Reading text
%%

Sunday, November 22, 2009

19.3

1. Aside from quantum anything, the most difficult part for me is the Fourier transform. I know that it transforms things from the time or spatial domain to the frequency domain, but despite my continued readings on the subject, I just can't grasp it.

2. Quantum computing changes the game, but I think it is not the panacea that many make it out to be (and the author agrees with me on this point). If I'm not mistaken, there are provably secure encryption models based on the behavior of quantum systems. Of course it is in the best interest of governments and institutions to keep their information secure, but do we expect that overcoming the physical limitations of quantum computing will allow us to use an arbitrarily large number of qubits (or maybe a practically large)? If not, we can always stay ahead of the tech with longer and longer keys, right?

Thursday, November 19, 2009

19.1-19.2

1. What was the most difficult part of the section? The quantum part. The unintuitive part. The bracket notation. All of the above. In seriousness though, the probabilities only allow them to detect an eavesdropper and not hide the information, correct? If so, is it possible (although something that can be made arbitrarily improbable) that Eve intercepts the key undetected? Since there is a 25% chance that Bob detects an error, the chance is 4/2^n for n bits that Eve is undetected (if I understand this correctly).

2. The polarization setup is interesting. The two-slit experiment is mind boggling. Quantum physics has leaked into our culture with things like Schroedinger's cat. What is it about the universe that allows something to be more than one way simultaneously unless observed? What is inherent in observation? Maybe it's that we have no way of observing something in more than one state, but I suppose if that were true, the two slit experiment wouldn't work. What the heck.

Tuesday, November 17, 2009

14.1-14.2

1. I'm sorry; is it easy to find square roots mod a prime? Am I totally blanking on this? Why is the modulus a product of two primes?

%%

Supplied information
%%

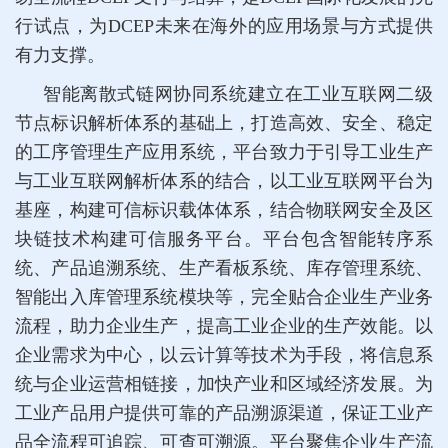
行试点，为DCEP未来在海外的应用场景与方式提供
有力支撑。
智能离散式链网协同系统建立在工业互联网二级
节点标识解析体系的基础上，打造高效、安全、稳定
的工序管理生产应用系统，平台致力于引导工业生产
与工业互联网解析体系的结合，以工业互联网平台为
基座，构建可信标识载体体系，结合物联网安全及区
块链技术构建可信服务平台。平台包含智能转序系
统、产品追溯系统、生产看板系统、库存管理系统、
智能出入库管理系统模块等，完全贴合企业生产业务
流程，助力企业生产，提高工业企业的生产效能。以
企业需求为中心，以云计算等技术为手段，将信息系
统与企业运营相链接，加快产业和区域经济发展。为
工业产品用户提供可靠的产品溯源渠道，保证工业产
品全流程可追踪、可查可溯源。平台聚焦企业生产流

%%
%%

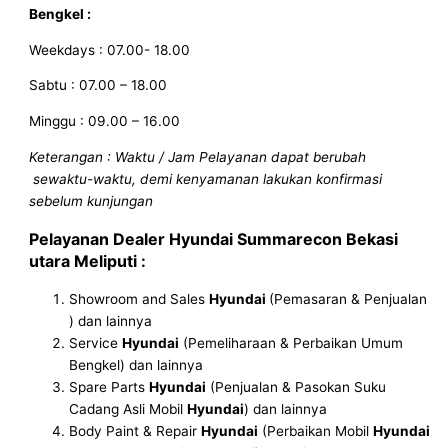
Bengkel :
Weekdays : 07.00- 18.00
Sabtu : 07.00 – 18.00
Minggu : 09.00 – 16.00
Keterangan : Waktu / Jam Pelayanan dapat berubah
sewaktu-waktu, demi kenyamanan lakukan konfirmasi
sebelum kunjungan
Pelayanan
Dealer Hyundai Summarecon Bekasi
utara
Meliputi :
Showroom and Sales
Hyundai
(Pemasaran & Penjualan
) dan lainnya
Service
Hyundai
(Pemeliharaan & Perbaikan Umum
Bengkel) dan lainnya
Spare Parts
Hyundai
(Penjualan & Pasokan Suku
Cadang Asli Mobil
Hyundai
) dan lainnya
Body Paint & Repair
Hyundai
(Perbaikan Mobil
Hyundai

%%
%%

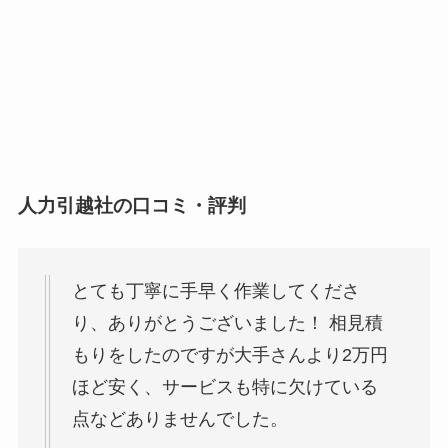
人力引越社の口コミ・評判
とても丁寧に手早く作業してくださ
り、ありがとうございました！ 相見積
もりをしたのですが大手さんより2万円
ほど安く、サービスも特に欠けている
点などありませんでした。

%%

Activities
1. Repeat the part of the cryptography reading notes between "Sunday, November 22, 2009" and "can't grasp it.", inclusive.
2. Write the next part of the cryptography reading notes, picking up after their final sentence.

Task-by-task outputs
1.
Sunday, November 22, 2009

19.3

1. Aside from quantum anything, the most difficult part for me is the Fourier transform. I know that it transforms things from the time or spatial domain to the frequency domain, but despite my continued readings on the subject, I just can't grasp it.

2.
2. I think this is actually a pretty important concept vis à vis cryptography. The need to prove that you know something without divulging what that something is is kind of the same as a shared secret. People do this in everyday life. Or at least my family does. My mom calls me and asks what various passwords are for accounts and stuff, but I don't want to have to go to a private location to divulge it (and who knows who's eavesdropping the line itself) so we rely on a shared secret. I say, remember the name of my fourth grade teacher? or something like that. In this case, however, one is able to prove they know the shared secret without divulging it.

Sunday, November 15, 2009

12.1-12.2

1. Is it true that something can be said about the secret if the random number is below some bound B? That is, given that the message could be any number from -infinity to infinity, does a component of 12356 tell you anything? Upon further inspection, I see that it does not...

2. This is a very interesting way to keep secrets. Considering the plane method, given two planes, one could consider the line created by their intersection and glean possible messages, correct? Most would be nonsensical but if a meaningful message could be found, there is a not insignificant probability that it is the actual message. Obtaining a meaningful message is another story though.

Thursday, November 12, 2009

Midterm 2

1. It would be hard to say what is most important. On the one hand, we have studied RSA fairly extensively and gotten into the nitty gritty, and that's very practical. On the other, the more abstract security requirements and how certain principles can hide information in certain ways to meet those requirements is also important. My answer would vary day to day, I think.

2. I expect to see some purely algorithmic questions, like to decode a simple ElGamal message to to use Pohlig-Hellman to solve a discrete log. Maybe some hash questions.

3. ElGamal.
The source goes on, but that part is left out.